**Task directions**:
Retype, without any change, the line that contains "RECT 6.875000 -0.085000" and every line that follows it to the end of the entries, and nothing else.

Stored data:
----
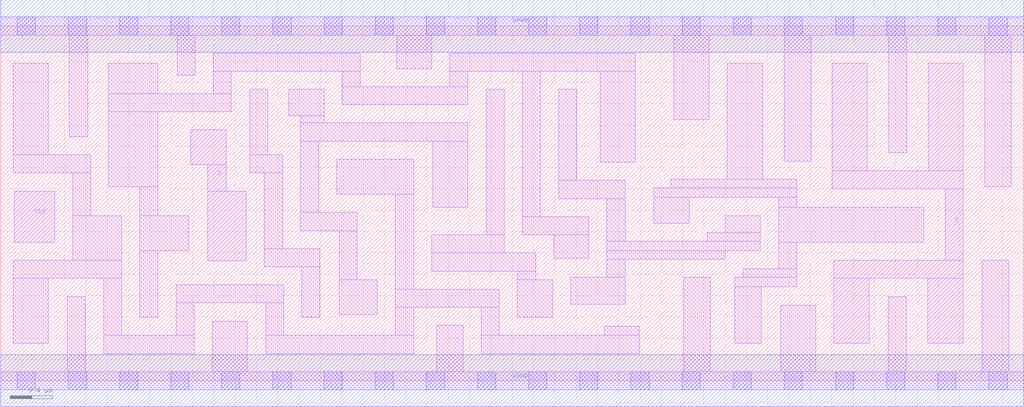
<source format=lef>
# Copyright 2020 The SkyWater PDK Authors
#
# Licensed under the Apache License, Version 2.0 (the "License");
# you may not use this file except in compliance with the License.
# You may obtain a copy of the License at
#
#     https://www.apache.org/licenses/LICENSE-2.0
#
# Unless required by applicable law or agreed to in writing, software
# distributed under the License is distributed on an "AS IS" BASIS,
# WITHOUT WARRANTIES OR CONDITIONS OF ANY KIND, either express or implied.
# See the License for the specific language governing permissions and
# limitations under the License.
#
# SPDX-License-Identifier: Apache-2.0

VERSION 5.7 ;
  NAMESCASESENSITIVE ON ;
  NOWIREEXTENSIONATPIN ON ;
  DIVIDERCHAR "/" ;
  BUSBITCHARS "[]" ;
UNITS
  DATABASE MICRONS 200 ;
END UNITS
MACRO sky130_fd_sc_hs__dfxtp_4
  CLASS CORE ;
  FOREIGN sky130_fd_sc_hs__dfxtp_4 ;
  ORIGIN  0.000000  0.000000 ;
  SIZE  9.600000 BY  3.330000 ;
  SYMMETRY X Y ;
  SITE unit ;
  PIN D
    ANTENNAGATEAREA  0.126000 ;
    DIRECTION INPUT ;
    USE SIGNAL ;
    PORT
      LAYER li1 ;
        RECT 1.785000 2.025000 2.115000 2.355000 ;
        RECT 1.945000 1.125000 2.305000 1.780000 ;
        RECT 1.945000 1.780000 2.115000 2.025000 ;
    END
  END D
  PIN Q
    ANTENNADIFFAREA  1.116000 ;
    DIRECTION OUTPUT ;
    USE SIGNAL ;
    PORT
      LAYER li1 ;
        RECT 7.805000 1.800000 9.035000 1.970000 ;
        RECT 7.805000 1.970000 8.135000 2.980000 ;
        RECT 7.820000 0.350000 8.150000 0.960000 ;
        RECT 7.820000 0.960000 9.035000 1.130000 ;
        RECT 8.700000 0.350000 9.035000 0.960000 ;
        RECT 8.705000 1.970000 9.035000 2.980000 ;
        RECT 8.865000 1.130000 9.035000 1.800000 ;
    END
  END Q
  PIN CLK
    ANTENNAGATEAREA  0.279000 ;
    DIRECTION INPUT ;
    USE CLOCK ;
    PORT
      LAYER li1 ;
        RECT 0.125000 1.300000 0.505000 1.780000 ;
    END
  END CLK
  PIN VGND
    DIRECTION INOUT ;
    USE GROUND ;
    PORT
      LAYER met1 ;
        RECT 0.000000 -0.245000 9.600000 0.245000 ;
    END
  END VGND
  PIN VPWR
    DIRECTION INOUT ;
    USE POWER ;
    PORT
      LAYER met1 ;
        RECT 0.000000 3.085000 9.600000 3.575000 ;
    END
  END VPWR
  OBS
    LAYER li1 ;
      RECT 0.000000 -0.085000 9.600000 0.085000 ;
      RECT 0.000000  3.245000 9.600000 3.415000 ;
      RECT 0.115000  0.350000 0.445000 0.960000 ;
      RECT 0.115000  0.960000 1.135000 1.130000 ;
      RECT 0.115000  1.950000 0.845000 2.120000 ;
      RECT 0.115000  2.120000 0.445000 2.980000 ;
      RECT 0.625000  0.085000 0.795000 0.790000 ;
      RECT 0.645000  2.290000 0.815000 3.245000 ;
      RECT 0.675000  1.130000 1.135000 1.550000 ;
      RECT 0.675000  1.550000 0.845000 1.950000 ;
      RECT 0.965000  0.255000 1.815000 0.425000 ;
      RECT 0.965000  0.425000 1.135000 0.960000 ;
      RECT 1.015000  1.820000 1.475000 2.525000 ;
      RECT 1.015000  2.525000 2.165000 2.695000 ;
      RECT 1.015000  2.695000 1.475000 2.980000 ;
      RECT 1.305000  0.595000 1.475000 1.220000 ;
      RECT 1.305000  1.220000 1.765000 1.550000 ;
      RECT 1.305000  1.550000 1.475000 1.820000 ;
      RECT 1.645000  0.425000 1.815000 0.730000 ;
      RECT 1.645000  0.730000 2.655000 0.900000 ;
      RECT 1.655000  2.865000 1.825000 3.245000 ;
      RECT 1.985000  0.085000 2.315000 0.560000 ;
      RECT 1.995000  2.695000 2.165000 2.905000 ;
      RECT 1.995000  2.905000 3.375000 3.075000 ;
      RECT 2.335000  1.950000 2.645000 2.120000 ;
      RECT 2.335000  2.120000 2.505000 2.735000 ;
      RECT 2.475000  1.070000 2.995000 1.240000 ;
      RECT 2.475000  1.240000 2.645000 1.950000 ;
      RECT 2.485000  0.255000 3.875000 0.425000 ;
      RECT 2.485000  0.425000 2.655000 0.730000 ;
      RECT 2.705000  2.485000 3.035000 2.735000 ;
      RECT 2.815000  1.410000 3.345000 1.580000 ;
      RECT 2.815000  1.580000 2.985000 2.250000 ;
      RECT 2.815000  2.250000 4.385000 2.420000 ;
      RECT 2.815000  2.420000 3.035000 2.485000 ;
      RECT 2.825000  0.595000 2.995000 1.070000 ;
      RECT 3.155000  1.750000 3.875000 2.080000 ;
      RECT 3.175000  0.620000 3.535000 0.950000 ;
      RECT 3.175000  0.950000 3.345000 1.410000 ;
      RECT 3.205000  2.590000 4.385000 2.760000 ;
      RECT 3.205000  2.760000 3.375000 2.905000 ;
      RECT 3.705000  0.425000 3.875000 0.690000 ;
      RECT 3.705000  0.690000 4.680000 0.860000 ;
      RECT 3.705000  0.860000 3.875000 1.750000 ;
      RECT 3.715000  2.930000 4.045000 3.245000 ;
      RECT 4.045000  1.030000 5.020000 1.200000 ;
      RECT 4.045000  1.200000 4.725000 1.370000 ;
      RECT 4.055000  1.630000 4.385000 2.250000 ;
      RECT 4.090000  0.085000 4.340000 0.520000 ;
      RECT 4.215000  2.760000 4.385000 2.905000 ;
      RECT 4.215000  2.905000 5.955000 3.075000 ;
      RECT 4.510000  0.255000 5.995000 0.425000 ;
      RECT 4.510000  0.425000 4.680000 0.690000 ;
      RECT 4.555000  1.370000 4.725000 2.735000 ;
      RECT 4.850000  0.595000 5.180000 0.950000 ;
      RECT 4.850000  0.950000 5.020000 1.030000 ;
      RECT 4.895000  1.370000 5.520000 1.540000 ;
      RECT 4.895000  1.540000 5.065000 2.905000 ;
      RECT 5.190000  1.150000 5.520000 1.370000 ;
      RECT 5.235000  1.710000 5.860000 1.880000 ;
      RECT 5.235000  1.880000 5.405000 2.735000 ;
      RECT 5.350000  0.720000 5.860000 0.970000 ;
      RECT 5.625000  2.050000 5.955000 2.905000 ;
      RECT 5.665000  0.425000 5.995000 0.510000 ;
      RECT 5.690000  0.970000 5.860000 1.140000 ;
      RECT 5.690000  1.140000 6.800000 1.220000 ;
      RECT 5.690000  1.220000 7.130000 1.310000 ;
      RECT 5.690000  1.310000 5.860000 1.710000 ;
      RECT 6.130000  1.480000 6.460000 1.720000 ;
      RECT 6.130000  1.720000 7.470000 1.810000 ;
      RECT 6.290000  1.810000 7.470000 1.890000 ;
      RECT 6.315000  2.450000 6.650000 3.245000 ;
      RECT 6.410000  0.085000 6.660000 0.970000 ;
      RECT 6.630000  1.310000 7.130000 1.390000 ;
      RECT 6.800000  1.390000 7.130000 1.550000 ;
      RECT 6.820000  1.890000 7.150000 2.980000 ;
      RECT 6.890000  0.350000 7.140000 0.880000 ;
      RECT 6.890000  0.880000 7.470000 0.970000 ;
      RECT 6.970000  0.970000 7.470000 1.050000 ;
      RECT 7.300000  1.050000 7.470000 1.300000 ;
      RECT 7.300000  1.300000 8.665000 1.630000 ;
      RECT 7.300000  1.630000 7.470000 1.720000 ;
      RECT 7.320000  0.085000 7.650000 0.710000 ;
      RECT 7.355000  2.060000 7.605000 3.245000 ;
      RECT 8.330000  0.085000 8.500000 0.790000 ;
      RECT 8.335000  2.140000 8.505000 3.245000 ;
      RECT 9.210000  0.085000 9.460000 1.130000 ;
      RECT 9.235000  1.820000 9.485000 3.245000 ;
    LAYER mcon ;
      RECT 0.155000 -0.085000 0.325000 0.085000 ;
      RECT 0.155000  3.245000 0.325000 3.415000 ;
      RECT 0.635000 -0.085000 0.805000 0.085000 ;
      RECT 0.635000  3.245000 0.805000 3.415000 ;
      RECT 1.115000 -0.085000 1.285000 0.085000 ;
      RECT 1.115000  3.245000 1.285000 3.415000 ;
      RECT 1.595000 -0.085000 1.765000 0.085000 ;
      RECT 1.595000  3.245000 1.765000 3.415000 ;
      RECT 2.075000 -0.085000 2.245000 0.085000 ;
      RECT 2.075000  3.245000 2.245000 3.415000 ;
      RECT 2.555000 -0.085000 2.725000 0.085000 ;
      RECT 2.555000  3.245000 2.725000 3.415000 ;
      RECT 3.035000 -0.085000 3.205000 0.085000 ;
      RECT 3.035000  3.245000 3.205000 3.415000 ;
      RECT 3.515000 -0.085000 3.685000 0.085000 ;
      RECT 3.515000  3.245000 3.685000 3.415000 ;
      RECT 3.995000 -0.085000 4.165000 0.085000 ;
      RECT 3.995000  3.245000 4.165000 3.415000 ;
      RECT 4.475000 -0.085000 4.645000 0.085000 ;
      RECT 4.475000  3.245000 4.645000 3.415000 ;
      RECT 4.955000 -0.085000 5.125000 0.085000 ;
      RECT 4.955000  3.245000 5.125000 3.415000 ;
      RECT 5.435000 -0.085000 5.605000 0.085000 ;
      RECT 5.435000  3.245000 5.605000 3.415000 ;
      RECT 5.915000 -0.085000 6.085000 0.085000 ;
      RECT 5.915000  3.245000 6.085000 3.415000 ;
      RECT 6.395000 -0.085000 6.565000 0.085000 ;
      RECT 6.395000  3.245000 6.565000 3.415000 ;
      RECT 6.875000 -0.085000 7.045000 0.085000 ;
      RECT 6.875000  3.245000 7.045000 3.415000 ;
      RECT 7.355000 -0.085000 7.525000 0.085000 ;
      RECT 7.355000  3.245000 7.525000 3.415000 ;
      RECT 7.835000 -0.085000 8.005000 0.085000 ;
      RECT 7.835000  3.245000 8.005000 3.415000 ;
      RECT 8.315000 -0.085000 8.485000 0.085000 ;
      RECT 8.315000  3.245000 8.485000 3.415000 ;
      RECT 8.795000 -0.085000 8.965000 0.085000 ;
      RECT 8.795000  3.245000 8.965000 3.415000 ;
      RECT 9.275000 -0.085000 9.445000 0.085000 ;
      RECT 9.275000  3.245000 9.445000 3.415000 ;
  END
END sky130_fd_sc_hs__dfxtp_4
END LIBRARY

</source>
----
**Task response**:
      RECT 6.875000 -0.085000 7.045000 0.085000 ;
      RECT 6.875000  3.245000 7.045000 3.415000 ;
      RECT 7.355000 -0.085000 7.525000 0.085000 ;
      RECT 7.355000  3.245000 7.525000 3.415000 ;
      RECT 7.835000 -0.085000 8.005000 0.085000 ;
      RECT 7.835000  3.245000 8.005000 3.415000 ;
      RECT 8.315000 -0.085000 8.485000 0.085000 ;
      RECT 8.315000  3.245000 8.485000 3.415000 ;
      RECT 8.795000 -0.085000 8.965000 0.085000 ;
      RECT 8.795000  3.245000 8.965000 3.415000 ;
      RECT 9.275000 -0.085000 9.445000 0.085000 ;
      RECT 9.275000  3.245000 9.445000 3.415000 ;
  END
END sky130_fd_sc_hs__dfxtp_4
END LIBRARY

</source>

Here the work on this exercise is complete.